Last night, AMD held its Financial Analyst Day meeting, all with the purpose of clearly outlining its product roadmaps and unveiling the rest of its 2017 release plans. Not only did we hear about AMD’s future GPU plans, but the company also unveiled its upcoming ‘Threadripper’ and ‘EPYC’ CPUs. Threadripper will be part of AMD’s HEDT platform, offering 16 cores and 32 threads, meanwhile ‘EPYC’ is a 32-core SoC aimed to take on the data centre world.
Let’s start of with Threadripper. This 16C/32T CPU is going to be the flagship of AMD’s Zen HEDT platform. This new platform will include expanded memory and I/O bandwidth and will go head to head against Intel’s upcoming Skylake-X offerings, which we caught wind of a few days ago. Not many technical details were given for Threadripper but given that the Ryzen 7 1800x aimed to tackle the Core i7 6900K, I would assume that these HEDT CPUs will tackle Intel’s highest end ‘Extreme Edition’ chips, like the 6950x.
For more information on AMD’s upcoming HEDT platform, we did receive some leaked information back in March, going over the X390 chipset.
Now let’s talk about EPYC. This is AMD’s big Xeon competitor, which we previously knew as ‘Naples’. AMD first began previewing this new CPU back in March, with the goal of re-asserting itself in the datacentre and high-performance server markets. The first EPYC-based servers will be launching in June with support from OEMs and channel partners.
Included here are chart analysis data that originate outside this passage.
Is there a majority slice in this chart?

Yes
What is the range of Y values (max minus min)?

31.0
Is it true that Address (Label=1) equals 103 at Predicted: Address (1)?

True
According to AMD, EPYC succeeds over its ‘closest competing platform’ by offering 45% more cores, 60% more input/output capacity (I/O), and 122% more memory bandwidth. Here are the key features AMD has listed for EPYC:
- A highly scalable, 32-core System-on-a-chip (SoC) design, with support for two high-performance threads per core.
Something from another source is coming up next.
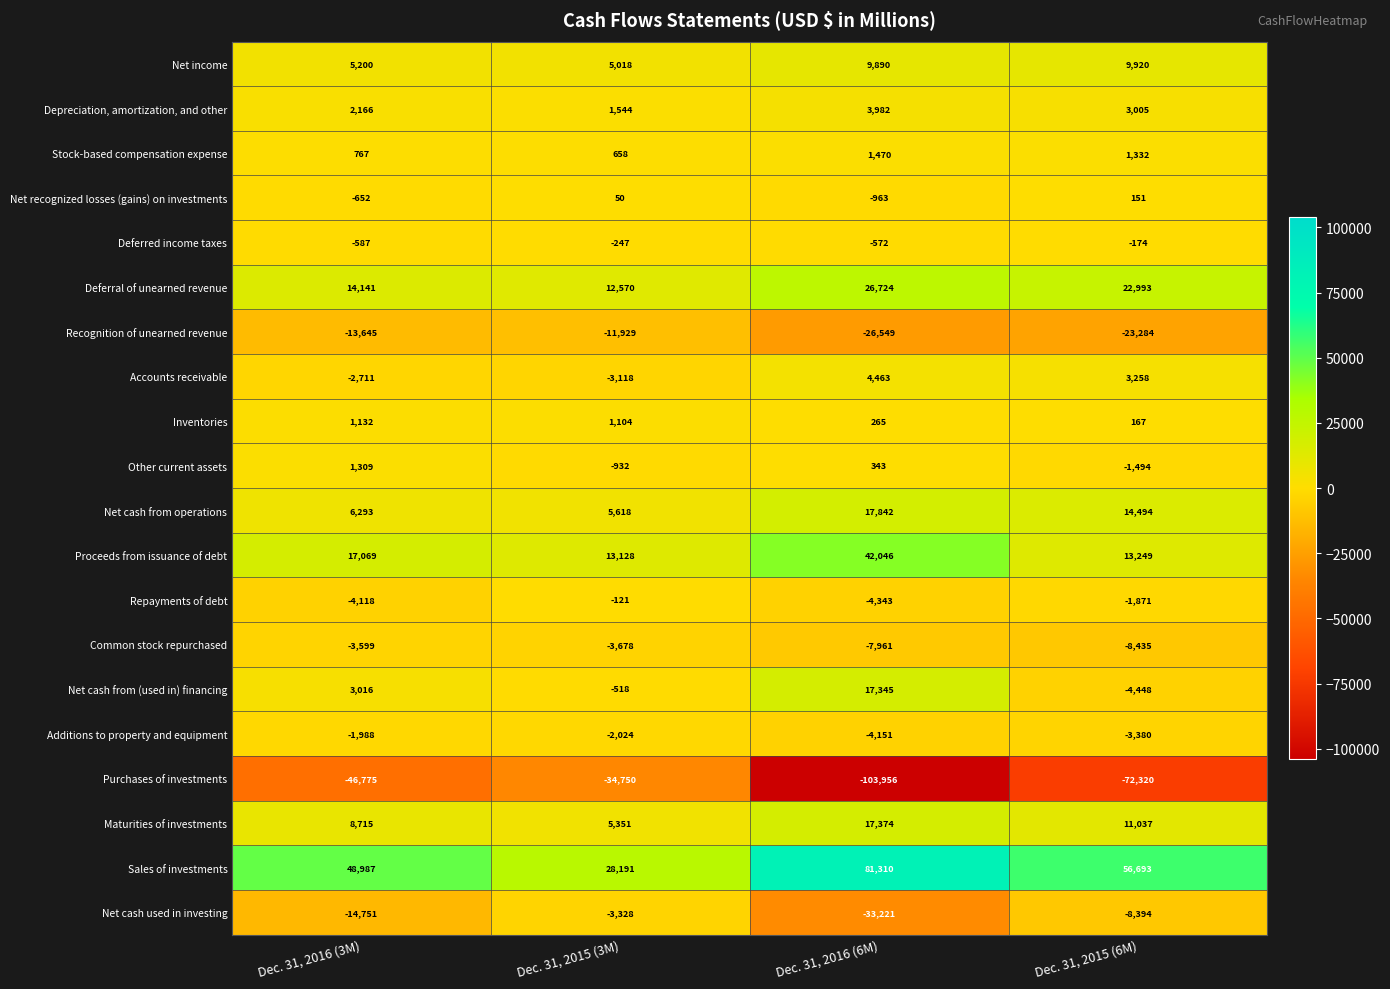

Rank the series by their maximum value, from lowest to highest.

Purchases of investments, Recognition of unearned revenue, Common stock repurchased, Net cash used in investing, Additions to property and equipment, Deferred income taxes, Repayments of debt, Net recognized losses (gains) on investments, Inventories, Other current assets, Stock-based compensation expense, Depreciation, amortization, and other, Accounts receivable, Net income, Net cash from (used in) financing, Maturities of investments, Net cash from operations, Deferral of unearned revenue, Proceeds from issuance of debt, Sales of investments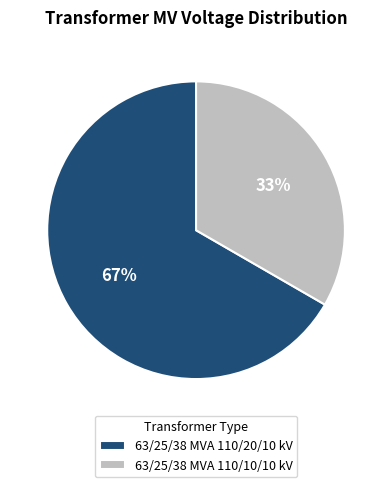

Count the number of slices in the pie.

2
- Industry-leading memory bandwidth, with 8 channels of memory per EPYC device3. In a dual-socket server, support for up to 32 DIMMS of DDR4 on 16 memory channels, delivering up to 4 terabytes of total memory capacity.
- Complete SoC with fully integrated, high-speed I/O supporting 128 lanes of PCIe® 3, negating the need for a separate chip-set.
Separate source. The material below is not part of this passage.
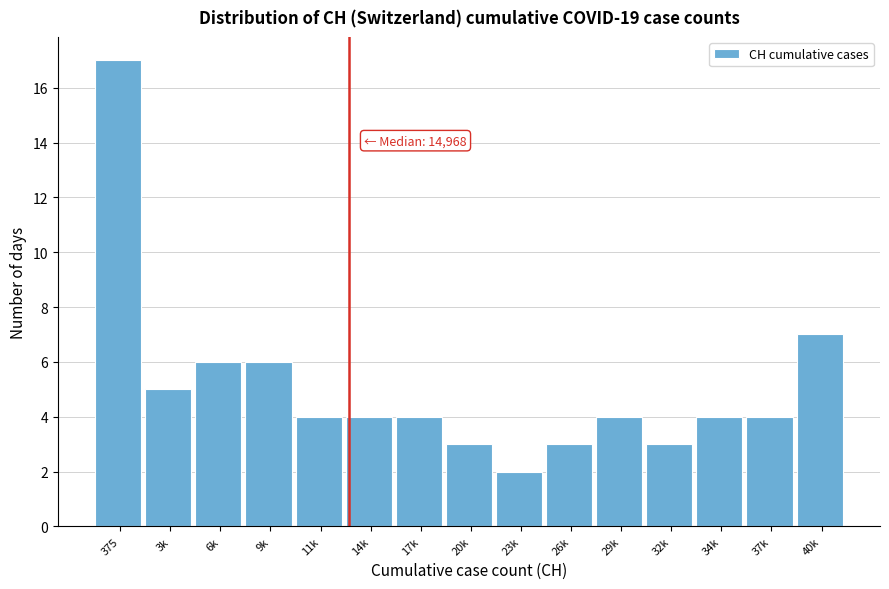

Reading left to right, what are all the values shown in this chart?

375=17	3k=5	6k=6	9k=6	11k=4	14k=4	17k=4	20k=3	23k=2	26k=3	29k=4	32k=3	34k=4	37k=4	40k=7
- Highly-optimized cache structure for high-performance, energy-efficient computing.
- Infinity Fabric coherent interconnect for two EPYC CPUs in a dual-socket system.
- Dedicated security hardware.
Aside from that, we can expect AMD’s Ryzen PRO offerings in the second half of 2017, with ‘mobile’ versions of these CPUs landing in the first half of 2018. Ryzen 3 processors will be arriving in Q3 and finally, Ryzen mobile APUs with Zen CPU cores and Vega graphics are on the way. These are the ‘Raven Ridge’ APUs we have seen in recent leaks.
KitGuru Says: The Ryzen 7 launch was really just the beginning for AMD, there is still plenty more to come in the high-end desktop and datacentre markets, as we have seen today. What do you guys think of AMD’s next wave of Zen-based chips?